What this task involves>
For each line in the records that contains "therefore", make a copy.
::: Provided records
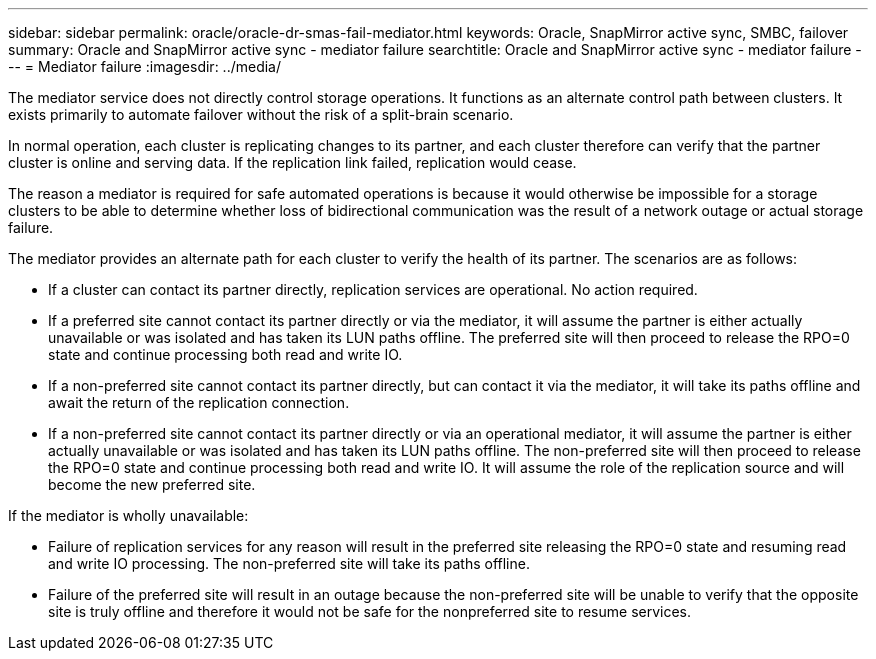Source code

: ---
sidebar: sidebar
permalink: oracle/oracle-dr-smas-fail-mediator.html
keywords: Oracle, SnapMirror active sync, SMBC, failover
summary: Oracle and SnapMirror active sync - mediator failure
searchtitle: Oracle and SnapMirror active sync - mediator failure
---
= Mediator failure
:imagesdir: ../media/

[.lead]
The mediator service does not directly control storage operations. It functions as an alternate control path between clusters. It exists primarily to automate failover without the risk of a split-brain scenario. 

In normal operation, each cluster is replicating changes to its partner, and each cluster therefore can verify that the partner cluster is online and serving data. If the replication link failed, replication would cease. 

The reason a mediator is required for safe automated operations is because it would otherwise be impossible for a storage clusters to be able to determine whether loss of bidirectional communication was the result of a network outage or actual storage failure. 

The mediator provides an alternate path for each cluster to verify the health of its partner. The scenarios are as follows:

* If a cluster can contact its partner directly, replication services are operational. No action required.
* If a preferred site cannot contact its partner directly or via the mediator, it will assume the partner is either actually unavailable or was isolated and has taken its LUN paths offline. The preferred site will then proceed to release the RPO=0 state and continue processing both read and write IO.
* If a non-preferred site cannot contact its partner directly, but can contact it via the mediator, it will take its paths offline and await the return of the replication connection.
* If a non-preferred site cannot contact its partner directly or via an operational mediator, it will assume the partner is either actually unavailable or was isolated and has taken its LUN paths offline. The non-preferred site will then proceed to release the RPO=0 state and continue processing both read and write IO. It will assume the role of the replication source and will become the new preferred site.

If the mediator is wholly unavailable:

* Failure of replication services for any reason will result in the preferred site releasing the RPO=0 state and resuming read and write IO processing. The non-preferred site will take its paths offline.
* Failure of the preferred site will result in an outage because the non-preferred site will be unable to verify that the opposite site is truly offline and therefore it would not be safe for the nonpreferred site to resume services.
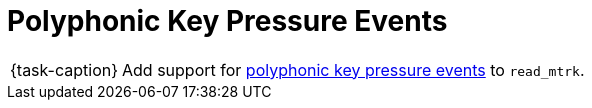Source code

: ifdef::env-github[]
:tip-caption: :bulb:
:note-caption: :information_source:
:important-caption: :warning:
:task-caption: 👨‍🔧
endif::[]

= Polyphonic Key Pressure Events

[NOTE,caption={task-caption}]
====
Add support for link:../../../background-information/midi.asciidoc#polyphonic[polyphonic key pressure events] to `read_mtrk`.
====
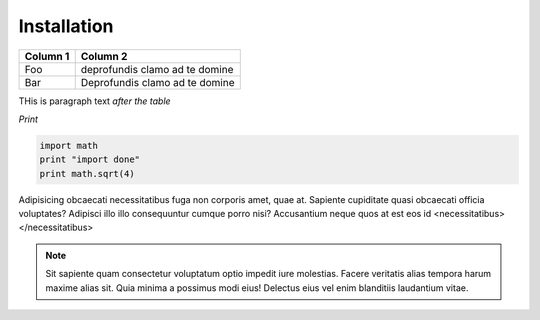 Installation
============


+----------------------------+--------------------------------+
| Column 1                   | Column 2                       |
+============================+================================+
| Foo                        | deprofundis clamo ad te domine |
+----------------------------+--------------------------------+
| Bar                        | Deprofundis clamo ad te domine |
+----------------------------+--------------------------------+


THis is paragraph text *after the table*


`Print`

.. code-block:: python
   
    import math
    print "import done"
    print math.sqrt(4)
    
    
Adipisicing obcaecati necessitatibus fuga non corporis amet, quae at. Sapiente cupiditate quasi obcaecati officia voluptates? Adipisci illo illo consequuntur cumque porro nisi? Accusantium neque quos at est eos id <necessitatibus></necessitatibus>

.. note::
   Sit sapiente quam consectetur voluptatum optio impedit iure molestias. Facere veritatis alias tempora harum maxime alias sit. Quia minima a possimus modi eius! Delectus eius vel enim blanditiis laudantium vitae.
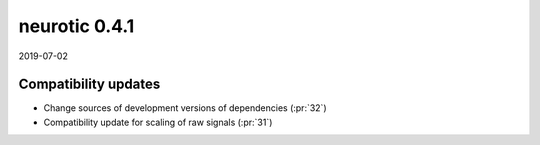 .. _v0.4.1:

neurotic 0.4.1
==============

2019-07-02

Compatibility updates
---------------------

* Change sources of development versions of dependencies
  (:pr:`32`)

* Compatibility update for scaling of raw signals
  (:pr:`31`)
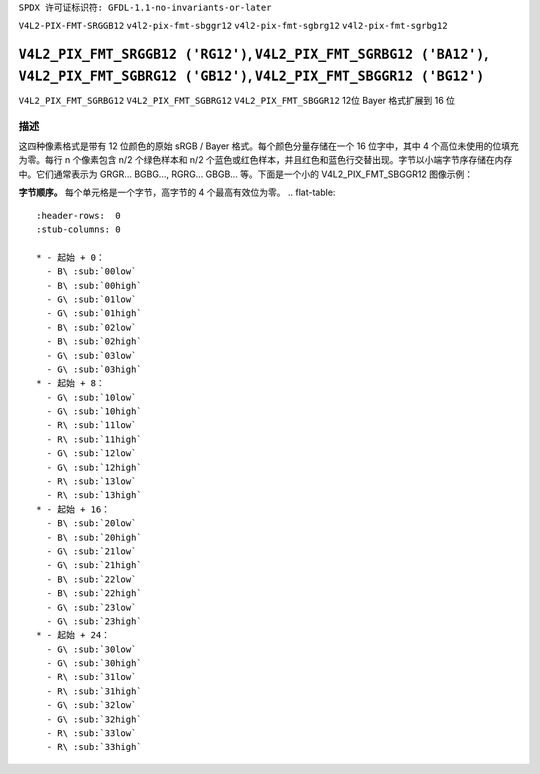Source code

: ``SPDX 许可证标识符: GFDL-1.1-no-invariants-or-later``

``V4L2-PIX-FMT-SRGGB12``
``v4l2-pix-fmt-sbggr12``
``v4l2-pix-fmt-sgbrg12``
``v4l2-pix-fmt-sgrbg12``

***************************************************************************************************************************
``V4L2_PIX_FMT_SRGGB12 ('RG12')``, ``V4L2_PIX_FMT_SGRBG12 ('BA12')``, ``V4L2_PIX_FMT_SGBRG12 ('GB12')``, ``V4L2_PIX_FMT_SBGGR12 ('BG12')``
***************************************************************************************************************************

``V4L2_PIX_FMT_SGRBG12``
``V4L2_PIX_FMT_SGBRG12``
``V4L2_PIX_FMT_SBGGR12``
12位 Bayer 格式扩展到 16 位

描述
====

这四种像素格式是带有 12 位颜色的原始 sRGB / Bayer 格式。每个颜色分量存储在一个 16 位字中，其中 4 个高位未使用的位填充为零。每行 n 个像素包含 n/2 个绿色样本和 n/2 个蓝色或红色样本，并且红色和蓝色行交替出现。字节以小端字节序存储在内存中。它们通常表示为 GRGR... BGBG..., RGRG... GBGB... 等。下面是一个小的 V4L2_PIX_FMT_SBGGR12 图像示例：

**字节顺序。**
每个单元格是一个字节，高字节的 4 个最高有效位为零。
.. flat-table::
    :header-rows:  0
    :stub-columns: 0

    * - 起始 + 0：
      - B\ :sub:`00low`
      - B\ :sub:`00high`
      - G\ :sub:`01low`
      - G\ :sub:`01high`
      - B\ :sub:`02low`
      - B\ :sub:`02high`
      - G\ :sub:`03low`
      - G\ :sub:`03high`
    * - 起始 + 8：
      - G\ :sub:`10low`
      - G\ :sub:`10high`
      - R\ :sub:`11low`
      - R\ :sub:`11high`
      - G\ :sub:`12low`
      - G\ :sub:`12high`
      - R\ :sub:`13low`
      - R\ :sub:`13high`
    * - 起始 + 16：
      - B\ :sub:`20low`
      - B\ :sub:`20high`
      - G\ :sub:`21low`
      - G\ :sub:`21high`
      - B\ :sub:`22low`
      - B\ :sub:`22high`
      - G\ :sub:`23low`
      - G\ :sub:`23high`
    * - 起始 + 24：
      - G\ :sub:`30low`
      - G\ :sub:`30high`
      - R\ :sub:`31low`
      - R\ :sub:`31high`
      - G\ :sub:`32low`
      - G\ :sub:`32high`
      - R\ :sub:`33low`
      - R\ :sub:`33high`

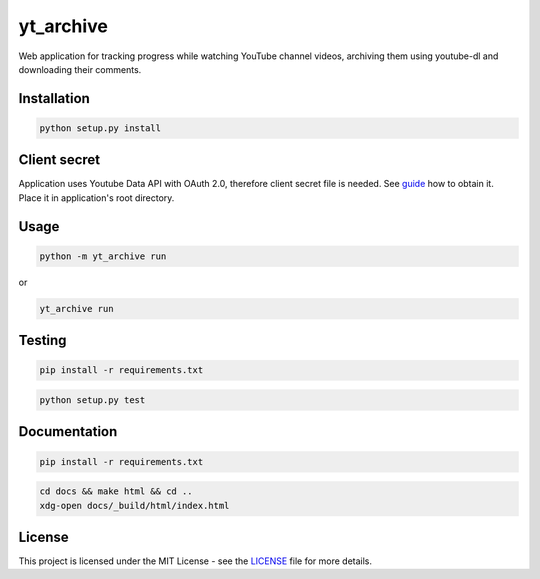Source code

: yt_archive
==========

Web application for tracking progress while watching YouTube channel videos,
archiving them using youtube-dl and downloading their comments.

Installation
------------

.. code-block:: bash

   python setup.py install

Client secret
-------------

Application uses Youtube Data API with OAuth 2.0, therefore client secret file
is needed. See guide_ how to obtain it. Place it in application's root directory.

.. _guide: https://developers.google.com/youtube/v3/quickstart/python#step_1_turn_on_the_api_name

Usage
-----

.. code-block:: bash

   python -m yt_archive run

or

.. code-block:: bash

   yt_archive run

Testing
-------

.. code-block:: bash

   pip install -r requirements.txt

.. code-block:: bash

   python setup.py test

Documentation
-------------

.. code-block:: bash

   pip install -r requirements.txt

.. code-block:: bash

   cd docs && make html && cd ..
   xdg-open docs/_build/html/index.html

License
-------

This project is licensed under the MIT License - see the
`LICENSE <../../../LICENSE>`_ file for more details.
::::::
Response below>
In normal operation, each cluster is replicating changes to its partner, and each cluster therefore can verify that the partner cluster is online and serving data. If the replication link failed, replication would cease. 
* Failure of the preferred site will result in an outage because the non-preferred site will be unable to verify that the opposite site is truly offline and therefore it would not be safe for the nonpreferred site to resume services.
Application uses Youtube Data API with OAuth 2.0, therefore client secret file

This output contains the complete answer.